Nothing tastes better than breakfast. Anytime of the day. So, when Foodimentary alerted me that Mardi Gras was synonymous with Pancake Day, I absolutely had to have pancakes. Originally, I was to rely on my friend’s pre-made, terribly unhealthy pancake mix out of a box. Thankfully (for both our sakes), she had a paper to write.
Instead I crafted my own Pancake/Waffle mix recipe from scratch! Completely gluten, lactose, and butter free, the entire batter totaled 750 calories with about 7 pancakes total. At only about 110 calories per pancake, I would say this marvelous experiment was a complete and utter success! Not only can I make pancake batter from scratch, I can make it in less than 10 minutes.
Whether or not this is good overall is yet to be seen. Immediacy to pancakes would ruin them. As such, I won’t be making them often. That and I just found out that I can make egg crepes.
As in, I slightly beat an egg, spread it over the entire round surface of a pan like a crepe until it is very thin, and then flip it before it burns to create a solid disk of an egg. Egg crepes are now my new tortillas. Instant protein with all the versitility of a wrap.

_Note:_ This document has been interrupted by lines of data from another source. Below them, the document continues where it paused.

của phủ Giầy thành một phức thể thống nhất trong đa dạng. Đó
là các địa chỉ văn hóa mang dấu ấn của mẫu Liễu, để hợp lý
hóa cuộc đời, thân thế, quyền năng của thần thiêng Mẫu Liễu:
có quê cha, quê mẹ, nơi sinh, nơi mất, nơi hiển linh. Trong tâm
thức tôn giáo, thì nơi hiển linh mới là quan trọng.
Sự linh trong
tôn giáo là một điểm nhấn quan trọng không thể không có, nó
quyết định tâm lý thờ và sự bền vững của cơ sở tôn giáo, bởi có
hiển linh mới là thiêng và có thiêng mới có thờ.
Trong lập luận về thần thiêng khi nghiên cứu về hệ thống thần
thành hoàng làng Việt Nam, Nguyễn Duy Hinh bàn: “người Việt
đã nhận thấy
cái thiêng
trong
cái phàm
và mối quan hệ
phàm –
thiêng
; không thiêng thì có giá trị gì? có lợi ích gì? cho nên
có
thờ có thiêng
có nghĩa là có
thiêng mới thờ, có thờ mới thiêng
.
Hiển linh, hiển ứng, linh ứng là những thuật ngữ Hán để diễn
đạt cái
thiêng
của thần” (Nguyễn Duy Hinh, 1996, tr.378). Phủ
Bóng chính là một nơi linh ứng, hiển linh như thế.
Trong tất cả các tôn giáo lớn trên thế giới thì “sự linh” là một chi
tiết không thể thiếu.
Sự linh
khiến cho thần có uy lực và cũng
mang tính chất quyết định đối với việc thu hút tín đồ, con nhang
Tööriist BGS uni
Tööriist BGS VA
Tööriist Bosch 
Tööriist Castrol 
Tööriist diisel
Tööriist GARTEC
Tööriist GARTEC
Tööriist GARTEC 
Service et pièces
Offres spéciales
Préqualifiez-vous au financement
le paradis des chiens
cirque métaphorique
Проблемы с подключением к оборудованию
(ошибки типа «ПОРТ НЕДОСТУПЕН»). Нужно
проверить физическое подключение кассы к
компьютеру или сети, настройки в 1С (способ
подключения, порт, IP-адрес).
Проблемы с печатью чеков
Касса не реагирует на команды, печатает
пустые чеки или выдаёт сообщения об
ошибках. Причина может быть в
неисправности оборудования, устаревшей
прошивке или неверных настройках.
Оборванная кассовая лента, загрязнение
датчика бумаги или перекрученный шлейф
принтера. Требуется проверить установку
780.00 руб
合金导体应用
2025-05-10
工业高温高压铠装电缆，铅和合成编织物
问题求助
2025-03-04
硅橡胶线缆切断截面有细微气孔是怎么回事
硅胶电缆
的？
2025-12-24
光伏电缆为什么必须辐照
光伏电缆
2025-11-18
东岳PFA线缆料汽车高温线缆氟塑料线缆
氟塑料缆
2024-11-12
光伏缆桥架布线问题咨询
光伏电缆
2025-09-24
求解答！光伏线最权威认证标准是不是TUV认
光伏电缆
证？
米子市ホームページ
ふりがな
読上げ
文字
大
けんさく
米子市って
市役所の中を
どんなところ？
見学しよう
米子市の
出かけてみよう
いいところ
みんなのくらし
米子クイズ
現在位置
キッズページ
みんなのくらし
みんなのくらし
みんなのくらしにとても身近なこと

However, this post is about Mardi Gras festivities in the form of pancakes. Savory and sweet! our pancakes had a lemon and lime and parsley. Not traditionally seen in American pancakes. They weren’t sweet; they were sweetened. Pancakes can get weighted down by their sugary texture. Using almond and soy milk along with brown rice flour lent a nutty foundation for our pancake batter that could be expanded in either direction. Ideal! No Calorie Xylitol Sweetener helped immensely in cutting the sugar calories to 0, without effecting taste. I even added a tad bit of flaxseed for that wonderful Omega-3 boost!
If I may say so, these pancakes were delicious, nutritious, and stupendous! Although Fat Tuesday felt like a Fat Tuesday, it wasn’t as calorie intensive as it could have been. In the end, isn’t that what this whole lent thing is about?